The dangers of growing proton pump inhibitor misuse

Research published in BMC Medicine, a position paper addressing benefits and potential harms of acid suppression gives clear indications for appropriate proton pump inhibitor (PPI) use in clinical practice. Here, Professor Carmelo Scarpignato, lead author of the paper, discusses the guideline and gives a taste of future directions.

The introduction of proton pump inhibitors (PPIs) into clinical practice has revolutionized the management of acid-related diseases. Pharmacological acid suppression has been so successful in healing peptic ulcers and managing patients with gastro-esophageal reflux disease that elective surgery for ulcer disease has been virtually abolished and anti-reflux operations are today performed only in selected patients.

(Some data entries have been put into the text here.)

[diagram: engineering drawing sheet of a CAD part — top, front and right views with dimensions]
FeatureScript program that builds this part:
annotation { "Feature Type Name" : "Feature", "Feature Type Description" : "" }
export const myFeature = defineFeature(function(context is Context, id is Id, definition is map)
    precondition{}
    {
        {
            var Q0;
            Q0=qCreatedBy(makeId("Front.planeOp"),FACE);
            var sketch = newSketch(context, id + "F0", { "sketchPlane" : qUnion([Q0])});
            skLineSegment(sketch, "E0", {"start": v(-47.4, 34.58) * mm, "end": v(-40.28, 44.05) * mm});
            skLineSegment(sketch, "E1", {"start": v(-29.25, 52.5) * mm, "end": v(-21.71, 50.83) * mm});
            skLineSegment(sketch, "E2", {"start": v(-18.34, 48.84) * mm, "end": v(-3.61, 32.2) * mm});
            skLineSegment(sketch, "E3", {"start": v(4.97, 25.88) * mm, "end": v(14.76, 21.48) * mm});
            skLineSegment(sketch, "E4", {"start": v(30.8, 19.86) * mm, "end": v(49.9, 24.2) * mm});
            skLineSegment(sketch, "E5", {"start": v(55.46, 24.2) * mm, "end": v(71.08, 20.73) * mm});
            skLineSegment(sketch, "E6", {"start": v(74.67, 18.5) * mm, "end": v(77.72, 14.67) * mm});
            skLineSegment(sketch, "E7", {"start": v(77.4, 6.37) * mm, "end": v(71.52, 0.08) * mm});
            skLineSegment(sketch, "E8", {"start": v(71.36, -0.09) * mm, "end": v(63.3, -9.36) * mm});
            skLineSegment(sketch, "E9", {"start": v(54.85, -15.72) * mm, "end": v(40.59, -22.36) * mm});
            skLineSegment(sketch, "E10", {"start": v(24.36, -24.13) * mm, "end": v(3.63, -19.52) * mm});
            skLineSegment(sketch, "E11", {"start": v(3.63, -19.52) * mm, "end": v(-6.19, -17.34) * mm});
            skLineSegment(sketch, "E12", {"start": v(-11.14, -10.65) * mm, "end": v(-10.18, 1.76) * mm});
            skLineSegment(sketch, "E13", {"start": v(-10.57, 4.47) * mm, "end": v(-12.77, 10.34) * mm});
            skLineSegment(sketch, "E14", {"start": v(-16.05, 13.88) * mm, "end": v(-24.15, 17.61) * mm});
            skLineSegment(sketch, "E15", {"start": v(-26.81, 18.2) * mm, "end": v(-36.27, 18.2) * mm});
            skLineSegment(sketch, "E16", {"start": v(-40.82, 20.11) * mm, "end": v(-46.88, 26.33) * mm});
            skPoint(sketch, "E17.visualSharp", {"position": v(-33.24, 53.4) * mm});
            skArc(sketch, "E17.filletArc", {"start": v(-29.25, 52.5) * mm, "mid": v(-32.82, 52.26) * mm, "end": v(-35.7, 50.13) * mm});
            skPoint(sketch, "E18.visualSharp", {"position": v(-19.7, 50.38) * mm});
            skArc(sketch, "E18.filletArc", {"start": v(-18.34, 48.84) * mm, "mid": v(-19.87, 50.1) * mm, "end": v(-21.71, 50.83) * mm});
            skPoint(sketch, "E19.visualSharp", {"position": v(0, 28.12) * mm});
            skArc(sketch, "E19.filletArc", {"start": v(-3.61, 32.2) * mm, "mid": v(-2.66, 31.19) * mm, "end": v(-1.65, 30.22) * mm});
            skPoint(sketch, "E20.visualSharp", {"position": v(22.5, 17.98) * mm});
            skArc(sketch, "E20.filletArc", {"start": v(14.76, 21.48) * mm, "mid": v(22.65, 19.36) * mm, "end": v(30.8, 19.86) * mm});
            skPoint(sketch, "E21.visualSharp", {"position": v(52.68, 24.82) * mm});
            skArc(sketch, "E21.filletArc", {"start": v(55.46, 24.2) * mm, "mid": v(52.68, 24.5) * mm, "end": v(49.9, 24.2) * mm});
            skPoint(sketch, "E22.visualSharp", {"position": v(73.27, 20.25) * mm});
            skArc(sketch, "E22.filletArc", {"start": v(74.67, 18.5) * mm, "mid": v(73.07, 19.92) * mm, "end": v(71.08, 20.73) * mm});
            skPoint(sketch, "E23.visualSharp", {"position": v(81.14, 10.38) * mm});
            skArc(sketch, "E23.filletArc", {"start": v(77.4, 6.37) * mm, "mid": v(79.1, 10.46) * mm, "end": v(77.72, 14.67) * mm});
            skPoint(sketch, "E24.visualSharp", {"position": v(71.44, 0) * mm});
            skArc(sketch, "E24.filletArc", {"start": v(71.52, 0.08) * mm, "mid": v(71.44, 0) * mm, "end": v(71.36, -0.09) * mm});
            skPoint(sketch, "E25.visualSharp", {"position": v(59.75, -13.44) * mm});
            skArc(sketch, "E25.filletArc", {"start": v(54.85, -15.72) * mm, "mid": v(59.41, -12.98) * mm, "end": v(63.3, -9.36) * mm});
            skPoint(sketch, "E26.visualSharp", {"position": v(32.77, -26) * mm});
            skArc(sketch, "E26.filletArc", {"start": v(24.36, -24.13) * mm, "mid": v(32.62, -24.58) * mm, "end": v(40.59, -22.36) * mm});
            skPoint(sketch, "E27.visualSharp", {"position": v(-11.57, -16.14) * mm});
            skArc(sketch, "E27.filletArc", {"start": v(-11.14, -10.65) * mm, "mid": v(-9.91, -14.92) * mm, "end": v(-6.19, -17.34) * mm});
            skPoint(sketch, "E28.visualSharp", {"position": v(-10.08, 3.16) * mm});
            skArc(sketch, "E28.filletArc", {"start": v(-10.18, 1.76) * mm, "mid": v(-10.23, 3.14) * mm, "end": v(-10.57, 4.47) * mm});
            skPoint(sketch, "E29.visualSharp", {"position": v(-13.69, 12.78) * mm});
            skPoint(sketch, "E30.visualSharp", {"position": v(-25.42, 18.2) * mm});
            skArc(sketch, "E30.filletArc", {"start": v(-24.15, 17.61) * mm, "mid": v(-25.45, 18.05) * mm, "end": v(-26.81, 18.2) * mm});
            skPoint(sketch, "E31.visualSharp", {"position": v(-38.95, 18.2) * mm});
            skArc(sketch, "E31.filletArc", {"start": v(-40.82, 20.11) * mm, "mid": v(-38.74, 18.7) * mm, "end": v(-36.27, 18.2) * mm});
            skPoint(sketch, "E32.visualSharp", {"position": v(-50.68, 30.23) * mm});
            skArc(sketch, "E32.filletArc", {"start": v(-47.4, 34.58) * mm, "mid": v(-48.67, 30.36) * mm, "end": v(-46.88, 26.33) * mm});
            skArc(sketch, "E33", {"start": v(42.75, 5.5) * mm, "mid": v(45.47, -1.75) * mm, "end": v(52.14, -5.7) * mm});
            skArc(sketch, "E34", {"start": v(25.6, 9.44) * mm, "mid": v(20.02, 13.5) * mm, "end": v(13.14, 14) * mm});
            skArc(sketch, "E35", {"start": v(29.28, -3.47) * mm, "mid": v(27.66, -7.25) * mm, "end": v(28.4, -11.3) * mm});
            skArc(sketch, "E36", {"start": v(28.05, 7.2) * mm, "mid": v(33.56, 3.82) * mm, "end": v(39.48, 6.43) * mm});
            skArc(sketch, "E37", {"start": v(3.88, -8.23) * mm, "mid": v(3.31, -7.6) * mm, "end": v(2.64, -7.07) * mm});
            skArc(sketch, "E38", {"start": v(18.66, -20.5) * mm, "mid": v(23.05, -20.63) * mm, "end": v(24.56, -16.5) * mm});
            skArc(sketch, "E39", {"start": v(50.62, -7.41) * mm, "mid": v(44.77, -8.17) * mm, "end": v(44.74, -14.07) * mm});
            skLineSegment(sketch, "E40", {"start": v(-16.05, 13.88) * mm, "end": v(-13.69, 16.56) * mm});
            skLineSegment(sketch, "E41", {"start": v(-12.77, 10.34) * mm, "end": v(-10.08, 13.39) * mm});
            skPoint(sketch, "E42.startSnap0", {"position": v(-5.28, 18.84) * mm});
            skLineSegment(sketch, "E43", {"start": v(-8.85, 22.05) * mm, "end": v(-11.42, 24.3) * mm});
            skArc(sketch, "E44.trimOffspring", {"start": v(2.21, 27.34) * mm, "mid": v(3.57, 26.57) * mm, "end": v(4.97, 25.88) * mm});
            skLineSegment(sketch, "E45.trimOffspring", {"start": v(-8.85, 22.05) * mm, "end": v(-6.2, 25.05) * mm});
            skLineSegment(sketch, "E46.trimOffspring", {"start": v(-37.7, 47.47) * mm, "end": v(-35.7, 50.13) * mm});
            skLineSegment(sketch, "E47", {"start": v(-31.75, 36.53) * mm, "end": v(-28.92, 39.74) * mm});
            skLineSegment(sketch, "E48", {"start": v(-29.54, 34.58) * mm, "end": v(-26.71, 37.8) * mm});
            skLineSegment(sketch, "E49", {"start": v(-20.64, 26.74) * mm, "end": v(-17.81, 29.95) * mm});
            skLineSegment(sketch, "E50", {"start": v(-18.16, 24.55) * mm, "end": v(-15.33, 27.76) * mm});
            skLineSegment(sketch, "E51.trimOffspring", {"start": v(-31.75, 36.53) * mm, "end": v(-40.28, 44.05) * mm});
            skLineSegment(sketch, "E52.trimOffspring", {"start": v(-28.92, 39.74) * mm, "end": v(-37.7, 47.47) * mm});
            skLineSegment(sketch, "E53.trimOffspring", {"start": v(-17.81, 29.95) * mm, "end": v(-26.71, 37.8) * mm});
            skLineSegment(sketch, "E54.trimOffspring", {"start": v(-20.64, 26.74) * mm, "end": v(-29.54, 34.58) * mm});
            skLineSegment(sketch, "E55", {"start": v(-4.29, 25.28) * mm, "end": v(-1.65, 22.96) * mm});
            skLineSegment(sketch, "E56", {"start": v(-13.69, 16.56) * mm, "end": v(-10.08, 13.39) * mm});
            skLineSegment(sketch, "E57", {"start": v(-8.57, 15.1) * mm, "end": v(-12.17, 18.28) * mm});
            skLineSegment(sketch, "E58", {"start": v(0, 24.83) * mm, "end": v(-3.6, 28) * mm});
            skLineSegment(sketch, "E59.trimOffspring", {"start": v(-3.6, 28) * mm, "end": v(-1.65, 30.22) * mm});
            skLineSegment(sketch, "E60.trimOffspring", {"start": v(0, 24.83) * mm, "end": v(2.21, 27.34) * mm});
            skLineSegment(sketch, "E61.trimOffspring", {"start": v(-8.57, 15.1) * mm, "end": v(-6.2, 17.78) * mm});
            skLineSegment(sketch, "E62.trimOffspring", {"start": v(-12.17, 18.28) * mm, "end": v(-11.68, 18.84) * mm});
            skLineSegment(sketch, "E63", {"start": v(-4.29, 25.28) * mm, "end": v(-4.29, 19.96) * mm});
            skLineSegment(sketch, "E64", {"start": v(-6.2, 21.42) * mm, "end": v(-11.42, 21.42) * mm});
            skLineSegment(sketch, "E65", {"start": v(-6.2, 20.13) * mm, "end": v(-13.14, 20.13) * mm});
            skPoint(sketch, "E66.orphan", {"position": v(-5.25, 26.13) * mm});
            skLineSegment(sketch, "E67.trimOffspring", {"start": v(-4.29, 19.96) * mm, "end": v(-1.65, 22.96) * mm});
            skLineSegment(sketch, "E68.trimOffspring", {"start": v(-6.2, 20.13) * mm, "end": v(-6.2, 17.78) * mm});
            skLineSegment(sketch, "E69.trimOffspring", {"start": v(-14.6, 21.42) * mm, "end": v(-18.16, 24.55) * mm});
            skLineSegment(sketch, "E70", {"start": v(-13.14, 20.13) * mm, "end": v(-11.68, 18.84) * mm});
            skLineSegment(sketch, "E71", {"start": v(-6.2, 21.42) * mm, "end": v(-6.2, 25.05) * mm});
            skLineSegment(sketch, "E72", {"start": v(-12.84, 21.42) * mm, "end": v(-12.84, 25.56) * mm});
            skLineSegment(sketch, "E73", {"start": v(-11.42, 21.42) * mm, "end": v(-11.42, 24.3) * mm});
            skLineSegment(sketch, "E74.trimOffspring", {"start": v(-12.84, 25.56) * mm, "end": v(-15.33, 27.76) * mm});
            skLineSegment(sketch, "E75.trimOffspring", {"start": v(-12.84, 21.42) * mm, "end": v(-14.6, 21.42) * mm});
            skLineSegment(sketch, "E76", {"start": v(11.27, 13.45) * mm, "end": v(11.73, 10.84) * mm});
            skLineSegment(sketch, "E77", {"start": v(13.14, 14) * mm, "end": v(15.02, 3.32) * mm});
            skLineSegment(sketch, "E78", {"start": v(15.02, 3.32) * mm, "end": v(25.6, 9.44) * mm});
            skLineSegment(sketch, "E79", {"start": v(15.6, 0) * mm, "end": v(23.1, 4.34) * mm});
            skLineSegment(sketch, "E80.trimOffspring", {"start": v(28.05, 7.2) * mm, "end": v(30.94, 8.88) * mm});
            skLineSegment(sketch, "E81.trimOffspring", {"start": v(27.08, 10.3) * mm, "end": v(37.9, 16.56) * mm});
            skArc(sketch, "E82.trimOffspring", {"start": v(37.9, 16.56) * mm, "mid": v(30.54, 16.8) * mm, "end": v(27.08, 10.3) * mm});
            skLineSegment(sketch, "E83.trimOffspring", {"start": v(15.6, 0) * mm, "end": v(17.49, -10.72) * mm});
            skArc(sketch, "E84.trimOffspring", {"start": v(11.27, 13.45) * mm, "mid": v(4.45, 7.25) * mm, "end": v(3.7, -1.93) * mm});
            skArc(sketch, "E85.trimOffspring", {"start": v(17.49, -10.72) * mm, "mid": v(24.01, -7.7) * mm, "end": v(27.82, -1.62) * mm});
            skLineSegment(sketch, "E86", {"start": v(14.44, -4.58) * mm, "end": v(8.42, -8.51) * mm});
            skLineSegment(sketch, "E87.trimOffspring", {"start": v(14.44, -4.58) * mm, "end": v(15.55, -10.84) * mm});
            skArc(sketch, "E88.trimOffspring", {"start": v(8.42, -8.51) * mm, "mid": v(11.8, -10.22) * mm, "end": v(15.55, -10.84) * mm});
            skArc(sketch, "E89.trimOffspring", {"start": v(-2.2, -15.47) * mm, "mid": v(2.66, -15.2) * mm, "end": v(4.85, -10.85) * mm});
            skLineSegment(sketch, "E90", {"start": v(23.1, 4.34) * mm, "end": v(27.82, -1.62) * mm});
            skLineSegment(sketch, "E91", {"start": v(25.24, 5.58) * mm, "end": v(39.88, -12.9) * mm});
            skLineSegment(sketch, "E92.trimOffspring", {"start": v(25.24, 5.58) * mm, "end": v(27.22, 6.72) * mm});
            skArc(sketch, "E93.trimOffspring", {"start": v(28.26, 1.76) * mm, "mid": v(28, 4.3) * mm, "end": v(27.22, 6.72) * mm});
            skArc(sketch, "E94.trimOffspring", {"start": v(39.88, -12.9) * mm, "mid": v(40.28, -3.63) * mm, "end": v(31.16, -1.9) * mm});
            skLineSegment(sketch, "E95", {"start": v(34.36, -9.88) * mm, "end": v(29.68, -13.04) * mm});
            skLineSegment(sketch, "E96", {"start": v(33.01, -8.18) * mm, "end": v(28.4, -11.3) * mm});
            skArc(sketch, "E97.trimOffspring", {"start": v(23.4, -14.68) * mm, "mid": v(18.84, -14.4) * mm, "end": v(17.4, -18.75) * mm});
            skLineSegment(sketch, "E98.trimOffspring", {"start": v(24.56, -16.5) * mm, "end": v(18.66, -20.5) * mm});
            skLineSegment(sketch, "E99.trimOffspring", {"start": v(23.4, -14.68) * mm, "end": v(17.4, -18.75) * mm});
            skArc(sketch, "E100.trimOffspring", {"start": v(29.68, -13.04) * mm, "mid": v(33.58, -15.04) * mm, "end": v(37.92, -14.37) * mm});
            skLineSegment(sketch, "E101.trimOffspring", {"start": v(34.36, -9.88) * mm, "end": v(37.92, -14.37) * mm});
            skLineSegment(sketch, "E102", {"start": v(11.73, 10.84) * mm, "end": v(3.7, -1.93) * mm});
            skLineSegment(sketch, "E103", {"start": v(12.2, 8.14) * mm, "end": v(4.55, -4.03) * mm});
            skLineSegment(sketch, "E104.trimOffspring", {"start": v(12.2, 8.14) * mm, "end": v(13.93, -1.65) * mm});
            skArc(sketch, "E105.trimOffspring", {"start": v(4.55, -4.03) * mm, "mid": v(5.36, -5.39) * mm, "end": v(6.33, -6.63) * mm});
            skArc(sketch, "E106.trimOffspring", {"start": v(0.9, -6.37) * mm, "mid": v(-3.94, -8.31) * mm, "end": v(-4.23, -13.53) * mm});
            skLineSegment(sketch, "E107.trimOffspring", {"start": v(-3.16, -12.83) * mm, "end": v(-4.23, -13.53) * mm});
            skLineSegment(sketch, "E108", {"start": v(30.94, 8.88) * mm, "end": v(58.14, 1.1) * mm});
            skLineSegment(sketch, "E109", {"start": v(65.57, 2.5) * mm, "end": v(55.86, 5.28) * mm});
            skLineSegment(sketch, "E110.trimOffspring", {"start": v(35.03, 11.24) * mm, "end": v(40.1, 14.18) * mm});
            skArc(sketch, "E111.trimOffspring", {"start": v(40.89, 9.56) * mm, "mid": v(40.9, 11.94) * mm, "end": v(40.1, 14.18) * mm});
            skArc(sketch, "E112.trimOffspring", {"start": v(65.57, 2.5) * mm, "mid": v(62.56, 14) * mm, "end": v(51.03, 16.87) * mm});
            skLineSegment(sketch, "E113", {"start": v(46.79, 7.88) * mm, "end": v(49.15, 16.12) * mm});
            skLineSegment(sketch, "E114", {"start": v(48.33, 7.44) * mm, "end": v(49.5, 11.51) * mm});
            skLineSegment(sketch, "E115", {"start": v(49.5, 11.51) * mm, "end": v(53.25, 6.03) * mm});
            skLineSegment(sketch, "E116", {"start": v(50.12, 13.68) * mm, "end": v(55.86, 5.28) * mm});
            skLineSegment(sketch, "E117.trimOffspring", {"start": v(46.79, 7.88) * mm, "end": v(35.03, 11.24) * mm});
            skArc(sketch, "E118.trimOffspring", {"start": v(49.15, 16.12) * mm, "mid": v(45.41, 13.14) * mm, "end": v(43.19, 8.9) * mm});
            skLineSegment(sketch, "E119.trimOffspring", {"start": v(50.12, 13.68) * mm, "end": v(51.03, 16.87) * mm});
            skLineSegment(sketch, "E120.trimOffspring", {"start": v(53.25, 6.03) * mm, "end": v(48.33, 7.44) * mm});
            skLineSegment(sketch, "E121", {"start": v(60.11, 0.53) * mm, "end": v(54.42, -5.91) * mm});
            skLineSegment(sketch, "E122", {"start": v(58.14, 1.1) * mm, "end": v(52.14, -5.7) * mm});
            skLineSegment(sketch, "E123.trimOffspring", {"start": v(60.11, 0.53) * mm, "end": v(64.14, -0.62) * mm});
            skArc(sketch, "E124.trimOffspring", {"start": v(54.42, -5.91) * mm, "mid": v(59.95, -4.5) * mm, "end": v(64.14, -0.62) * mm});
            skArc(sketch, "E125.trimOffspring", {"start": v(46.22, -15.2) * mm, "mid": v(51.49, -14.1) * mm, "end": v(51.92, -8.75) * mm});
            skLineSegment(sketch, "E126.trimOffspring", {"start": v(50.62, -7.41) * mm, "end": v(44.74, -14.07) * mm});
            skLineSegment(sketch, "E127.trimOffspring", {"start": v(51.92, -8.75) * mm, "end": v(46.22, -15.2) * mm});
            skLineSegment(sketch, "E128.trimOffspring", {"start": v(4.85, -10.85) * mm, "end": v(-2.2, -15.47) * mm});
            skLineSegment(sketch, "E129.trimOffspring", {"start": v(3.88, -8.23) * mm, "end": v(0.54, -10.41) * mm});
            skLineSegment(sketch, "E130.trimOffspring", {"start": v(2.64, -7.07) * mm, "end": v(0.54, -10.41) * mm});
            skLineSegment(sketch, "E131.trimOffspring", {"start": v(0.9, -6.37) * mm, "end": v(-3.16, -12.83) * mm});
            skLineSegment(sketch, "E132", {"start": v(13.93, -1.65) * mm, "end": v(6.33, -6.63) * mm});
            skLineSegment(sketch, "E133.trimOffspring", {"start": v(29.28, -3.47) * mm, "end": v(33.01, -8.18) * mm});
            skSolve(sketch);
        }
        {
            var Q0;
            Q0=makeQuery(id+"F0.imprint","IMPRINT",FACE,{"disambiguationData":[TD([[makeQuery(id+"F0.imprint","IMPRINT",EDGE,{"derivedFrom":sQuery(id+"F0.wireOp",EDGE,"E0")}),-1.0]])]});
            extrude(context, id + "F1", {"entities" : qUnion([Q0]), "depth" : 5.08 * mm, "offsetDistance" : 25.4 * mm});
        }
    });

Along the same lines, the incidence of non-steroidal anti-inflammatory drug (NSAID) associated gastropathy has largely been reduced, despite the increased use of these medications in the aging population.

Patients admitted to hospital frequently are started on PPIs, often inappropriately.

Studies in primary care and emergency settings suggest that PPIs are frequently prescribed for inappropriate indications or for indications where their use offers little benefit. Patients admitted to hospital frequently are started on PPIs, often inappropriately, and these medications are continued, following discharge, by primary care physicians.

The introduction of generic PPIs into the market has been followed by an increasing rate of PPI prescribing related to chronic treatments, unlicensed indications and therapeutic substitutions. Furthermore, since PPIs are now available over-the-counter, patients can have free access to them and for long periods of time, without seeking medical attention.

Inappropriate PPI use is a matter of great concern, especially in the elderly, who are often affected by multiple comorbidities, are taking multiple medications, and hence are at an increased risk of long-term PPI-related adverse outcomes and drug-to-drug interactions (DDIs).

Together with inappropriate use, underuse is also of concern. For instance, despite all guidelines support the use of gastroprotection with PPIs in at-risk patients treated with NSAIDs, low prescription rates of gastro-protective medications have been reported.

The availability of OTC PPIs provides consumers with options other than antacids and H2-receptor antagonists (H2RAs) for self-medication of acid-related symptoms. Prospective clinical trials have shown the efficacy of these drugs, taken on demand or intermittently on GERD management, with potential for cost reduction.

Although guidelines for OTC use suggest a short course (2 week treatment) of PPIs in patients with typical complaints (acid and/or regurgitation), and without alarm symptoms, great potential for misuse and/or overuse does exist.

Major concerns include management of patients in whom symptom persist despite acid suppression, appropriate administration and the potential masking for more serious pathology, like malignancy. Therefore, guidelines and position statements are not just for specialists and GPs but should be extended to clinical and community pharmacists and patients alike.

PPIs remain the leading evidence-based therapy for acid-related diseases, including GERD, PU disease, dyspepsia, NSAID-induced ulcer, Helicobacter pylori infection, and hypersecretory disorders such as Zollinger-Ellison syndrome. The strong evidence supporting PPI efficacy and a favorable safety profile has led to overuse of these drugs in many treatment arenas.

Surprisingly, despite more than 25 years of extensive literature, addressing PPI therapy in upper GI disorders, inappropriate use remains consistently high both in the hospital and in primary care.

There are two main concerns pertaining to PPI overuse and misuse: drug expenditure, which has risen dramatically in recent years, even after the introduction of cheaper generic formulations, and growing safety issues.

Despite PPIs carrying some risks, they should not be denied to patients who are likely to benefit from them merely because of concerns about putative adverse effects.

While some concerns about the possible adverse effects of PPIs (including an increased risk of gastric carcinoids, gastric carcinoma, decreased absorption of minerals and vitamins) have been raised since their introduction in the late 1980s, more recently the number of publications dealing with PPI-related adverse outcomes has steadily increased.

It is worth mentioning, however, that the majority of studies are observational in nature and do not allow for establishing causality, but merely associations. Therefore, despite PPIs carrying – like any other classes of drugs – some risks, they should not be denied to patients who are likely to benefit from them merely because of concerns about putative adverse effects.

Under the current situation of PPI misuse, opportunities do exist do to increase appropriateness in order to enhance effectiveness and safety of drug therapy as well as minimize overall healthcare costs. As always, education is the key. Issuing guidelines and implementing them represent the most rational approach to problem. Judicious surveillance of hospital use and prescription refills in the outpatient settings, with re-evaluation and justification for continued treatment, can minimize the potential for adverse effects and achieve cost-saving.